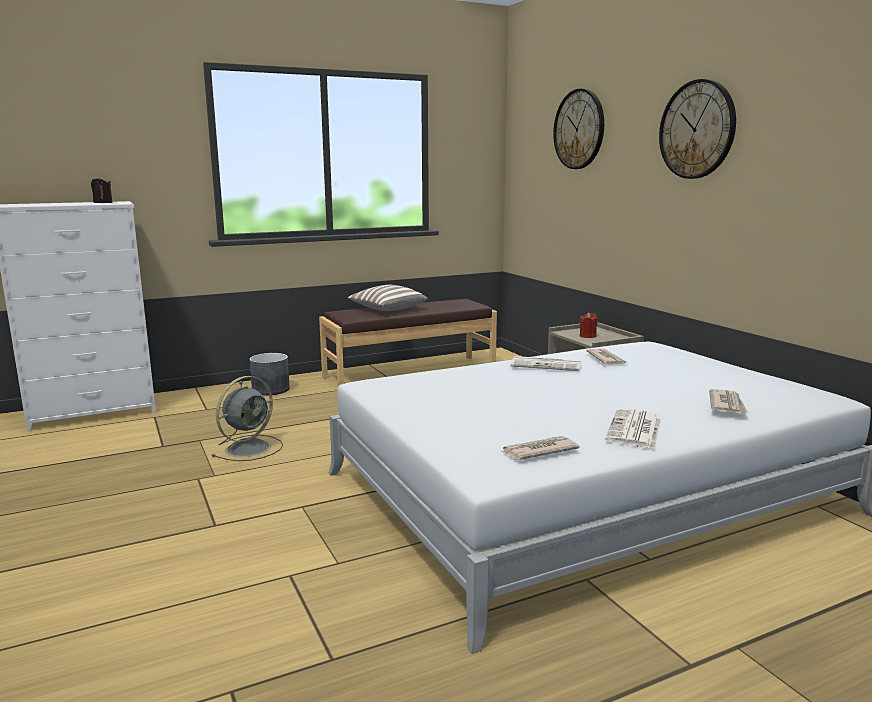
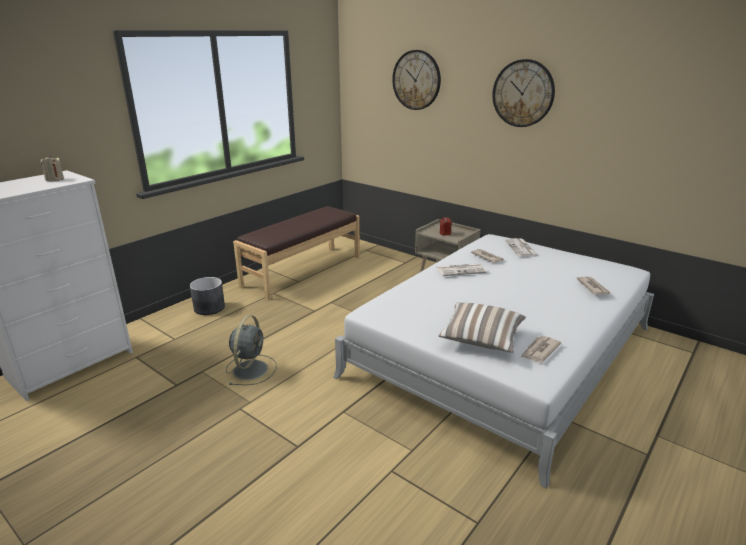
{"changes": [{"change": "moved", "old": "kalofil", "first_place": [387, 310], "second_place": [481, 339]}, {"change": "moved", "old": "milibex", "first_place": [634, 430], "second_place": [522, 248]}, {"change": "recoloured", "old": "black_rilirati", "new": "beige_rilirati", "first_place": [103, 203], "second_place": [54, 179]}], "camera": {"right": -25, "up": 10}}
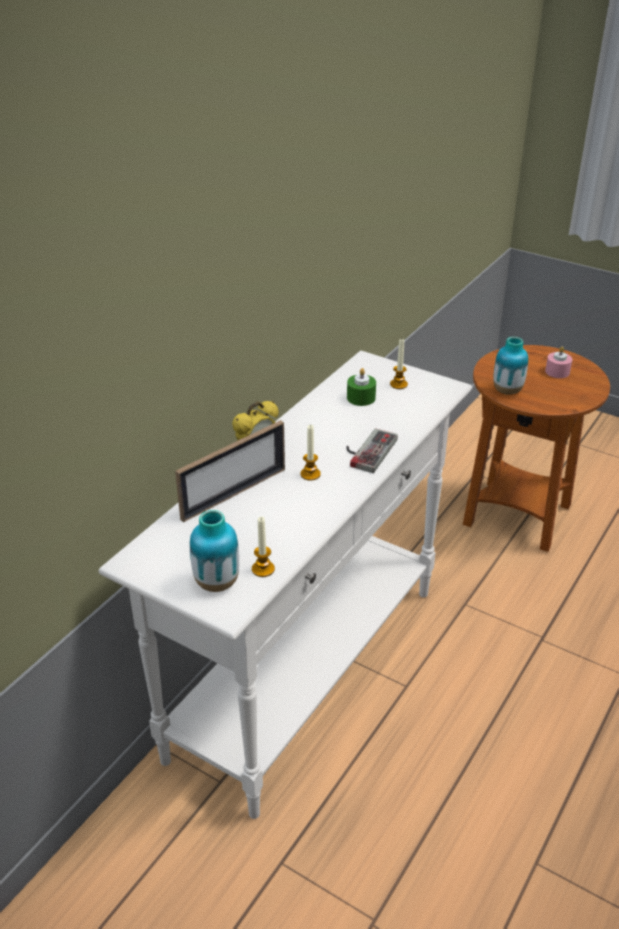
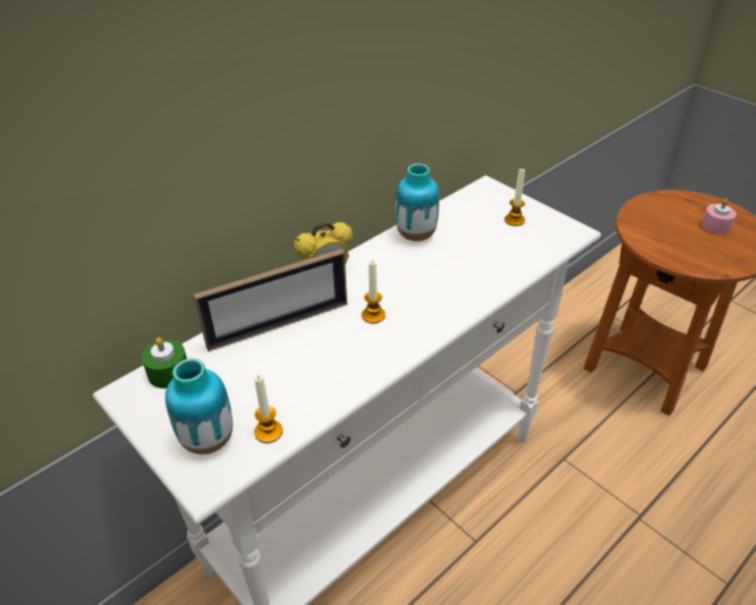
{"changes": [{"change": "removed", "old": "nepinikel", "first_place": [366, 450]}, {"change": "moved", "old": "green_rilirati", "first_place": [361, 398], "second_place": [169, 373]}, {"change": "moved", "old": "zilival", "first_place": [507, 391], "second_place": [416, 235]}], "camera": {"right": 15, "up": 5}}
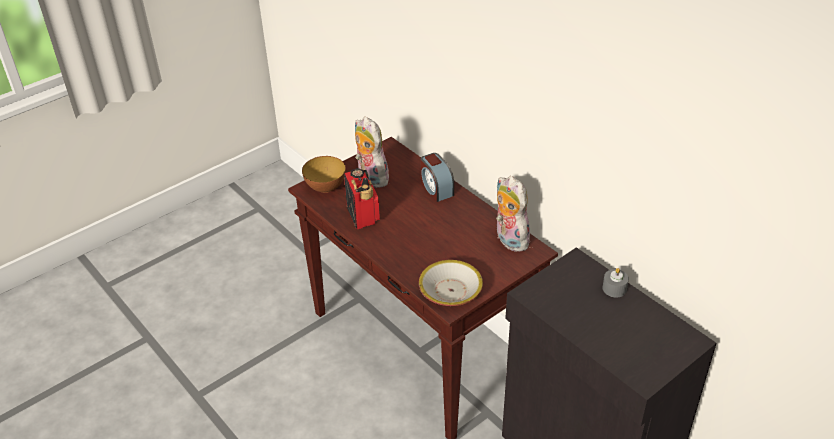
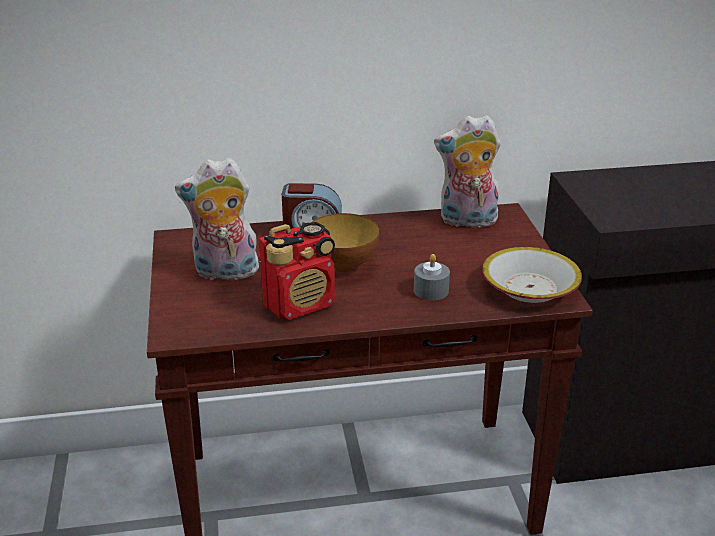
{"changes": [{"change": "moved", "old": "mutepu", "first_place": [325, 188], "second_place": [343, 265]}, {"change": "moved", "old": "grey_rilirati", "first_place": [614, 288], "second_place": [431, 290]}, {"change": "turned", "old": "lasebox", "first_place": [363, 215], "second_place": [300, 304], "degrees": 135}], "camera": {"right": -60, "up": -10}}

> **Exercise aim**: Reproduce the entire listing above precisely, but keep the images out.

> **Written answer**:
{"changes": [{"change": "moved", "old": "kalofil", "first_place": [387, 310], "second_place": [481, 339]}, {"change": "moved", "old": "milibex", "first_place": [634, 430], "second_place": [522, 248]}, {"change": "recoloured", "old": "black_rilirati", "new": "beige_rilirati", "first_place": [103, 203], "second_place": [54, 179]}], "camera": {"right": -25, "up": 10}}
{"changes": [{"change": "removed", "old": "nepinikel", "first_place": [366, 450]}, {"change": "moved", "old": "green_rilirati", "first_place": [361, 398], "second_place": [169, 373]}, {"change": "moved", "old": "zilival", "first_place": [507, 391], "second_place": [416, 235]}], "camera": {"right": 15, "up": 5}}
{"changes": [{"change": "moved", "old": "mutepu", "first_place": [325, 188], "second_place": [343, 265]}, {"change": "moved", "old": "grey_rilirati", "first_place": [614, 288], "second_place": [431, 290]}, {"change": "turned", "old": "lasebox", "first_place": [363, 215], "second_place": [300, 304], "degrees": 135}], "camera": {"right": -60, "up": -10}}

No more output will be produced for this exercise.